▶ [Aim]:
Find each line in the items below that contains the string "every", matching its case exactly, and copy those lines.

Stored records
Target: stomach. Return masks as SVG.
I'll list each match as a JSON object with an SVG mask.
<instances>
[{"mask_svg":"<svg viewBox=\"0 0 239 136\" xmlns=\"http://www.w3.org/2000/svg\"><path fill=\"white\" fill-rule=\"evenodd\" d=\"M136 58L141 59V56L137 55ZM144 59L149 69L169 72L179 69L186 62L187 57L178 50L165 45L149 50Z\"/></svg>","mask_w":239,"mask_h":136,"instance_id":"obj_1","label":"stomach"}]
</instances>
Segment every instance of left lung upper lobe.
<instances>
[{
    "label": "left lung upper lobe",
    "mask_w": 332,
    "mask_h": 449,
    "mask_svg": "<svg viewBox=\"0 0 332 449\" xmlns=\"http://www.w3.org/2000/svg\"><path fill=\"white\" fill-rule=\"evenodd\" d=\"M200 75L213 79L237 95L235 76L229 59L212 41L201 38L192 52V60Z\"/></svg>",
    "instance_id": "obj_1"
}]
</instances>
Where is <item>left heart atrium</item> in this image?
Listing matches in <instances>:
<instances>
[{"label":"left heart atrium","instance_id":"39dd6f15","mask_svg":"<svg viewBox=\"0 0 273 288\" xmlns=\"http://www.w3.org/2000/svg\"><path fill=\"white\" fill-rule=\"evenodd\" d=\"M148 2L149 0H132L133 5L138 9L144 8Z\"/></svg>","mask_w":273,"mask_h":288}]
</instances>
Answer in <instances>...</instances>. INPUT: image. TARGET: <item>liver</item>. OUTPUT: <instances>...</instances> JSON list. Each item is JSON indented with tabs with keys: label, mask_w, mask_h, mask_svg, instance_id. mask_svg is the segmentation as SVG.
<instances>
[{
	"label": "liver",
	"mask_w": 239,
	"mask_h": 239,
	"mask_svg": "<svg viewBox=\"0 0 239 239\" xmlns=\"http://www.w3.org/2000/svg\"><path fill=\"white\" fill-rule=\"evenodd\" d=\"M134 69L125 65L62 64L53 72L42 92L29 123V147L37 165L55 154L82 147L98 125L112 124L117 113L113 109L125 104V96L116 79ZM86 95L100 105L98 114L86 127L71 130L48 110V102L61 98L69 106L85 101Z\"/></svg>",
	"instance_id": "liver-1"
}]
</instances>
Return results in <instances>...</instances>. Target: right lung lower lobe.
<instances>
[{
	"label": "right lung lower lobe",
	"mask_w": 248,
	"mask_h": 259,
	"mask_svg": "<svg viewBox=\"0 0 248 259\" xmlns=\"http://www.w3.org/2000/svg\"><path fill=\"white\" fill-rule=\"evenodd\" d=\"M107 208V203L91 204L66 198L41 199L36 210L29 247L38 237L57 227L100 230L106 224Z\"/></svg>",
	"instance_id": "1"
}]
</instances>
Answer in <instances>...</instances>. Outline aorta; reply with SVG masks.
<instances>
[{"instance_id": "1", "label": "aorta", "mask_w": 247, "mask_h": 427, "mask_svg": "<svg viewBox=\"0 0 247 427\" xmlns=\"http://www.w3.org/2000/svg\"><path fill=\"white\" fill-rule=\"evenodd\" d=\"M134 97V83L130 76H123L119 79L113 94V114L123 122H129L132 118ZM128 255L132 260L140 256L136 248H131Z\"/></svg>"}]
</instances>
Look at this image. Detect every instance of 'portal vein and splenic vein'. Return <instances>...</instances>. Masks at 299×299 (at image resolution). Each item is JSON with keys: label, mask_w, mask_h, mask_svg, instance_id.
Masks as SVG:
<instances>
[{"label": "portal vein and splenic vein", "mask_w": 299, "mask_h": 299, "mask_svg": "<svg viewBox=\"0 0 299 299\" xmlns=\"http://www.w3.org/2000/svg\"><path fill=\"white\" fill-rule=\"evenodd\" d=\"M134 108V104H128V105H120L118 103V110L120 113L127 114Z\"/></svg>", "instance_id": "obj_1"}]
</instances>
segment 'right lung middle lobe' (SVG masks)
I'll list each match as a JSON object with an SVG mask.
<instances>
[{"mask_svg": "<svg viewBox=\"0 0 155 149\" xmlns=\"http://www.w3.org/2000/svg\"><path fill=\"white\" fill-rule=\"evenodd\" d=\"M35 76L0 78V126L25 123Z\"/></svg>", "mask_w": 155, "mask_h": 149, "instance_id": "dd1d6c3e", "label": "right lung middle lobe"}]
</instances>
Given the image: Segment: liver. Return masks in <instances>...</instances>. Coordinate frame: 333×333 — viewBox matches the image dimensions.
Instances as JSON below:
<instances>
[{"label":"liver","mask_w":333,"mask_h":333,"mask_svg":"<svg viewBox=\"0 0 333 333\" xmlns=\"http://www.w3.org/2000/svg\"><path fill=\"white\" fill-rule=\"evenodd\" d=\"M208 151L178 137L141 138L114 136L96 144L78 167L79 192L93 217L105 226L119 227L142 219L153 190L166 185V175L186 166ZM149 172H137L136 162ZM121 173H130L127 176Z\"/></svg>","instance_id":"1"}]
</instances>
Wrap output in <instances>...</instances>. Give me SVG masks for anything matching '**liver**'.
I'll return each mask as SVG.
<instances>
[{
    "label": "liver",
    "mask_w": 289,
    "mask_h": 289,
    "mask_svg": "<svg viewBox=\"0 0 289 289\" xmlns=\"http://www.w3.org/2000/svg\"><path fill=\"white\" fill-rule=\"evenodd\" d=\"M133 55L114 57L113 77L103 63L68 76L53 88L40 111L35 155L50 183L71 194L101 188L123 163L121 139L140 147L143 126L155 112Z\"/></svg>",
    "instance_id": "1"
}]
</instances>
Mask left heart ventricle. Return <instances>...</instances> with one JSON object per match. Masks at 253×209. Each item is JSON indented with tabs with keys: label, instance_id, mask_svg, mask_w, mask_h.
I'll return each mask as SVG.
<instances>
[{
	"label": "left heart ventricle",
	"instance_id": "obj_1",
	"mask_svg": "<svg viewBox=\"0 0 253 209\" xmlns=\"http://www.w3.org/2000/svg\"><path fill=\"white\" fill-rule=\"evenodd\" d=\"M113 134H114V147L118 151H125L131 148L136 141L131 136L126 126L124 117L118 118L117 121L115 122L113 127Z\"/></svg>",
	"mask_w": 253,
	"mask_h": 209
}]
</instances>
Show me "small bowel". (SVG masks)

▶ [The result]:
Segment every instance of left lung upper lobe.
Look at this image. Detect every instance of 'portal vein and splenic vein'. Return <instances>...</instances>. Masks at 299×299 (at image resolution). Each item is JSON with keys: label, mask_w, mask_h, mask_svg, instance_id.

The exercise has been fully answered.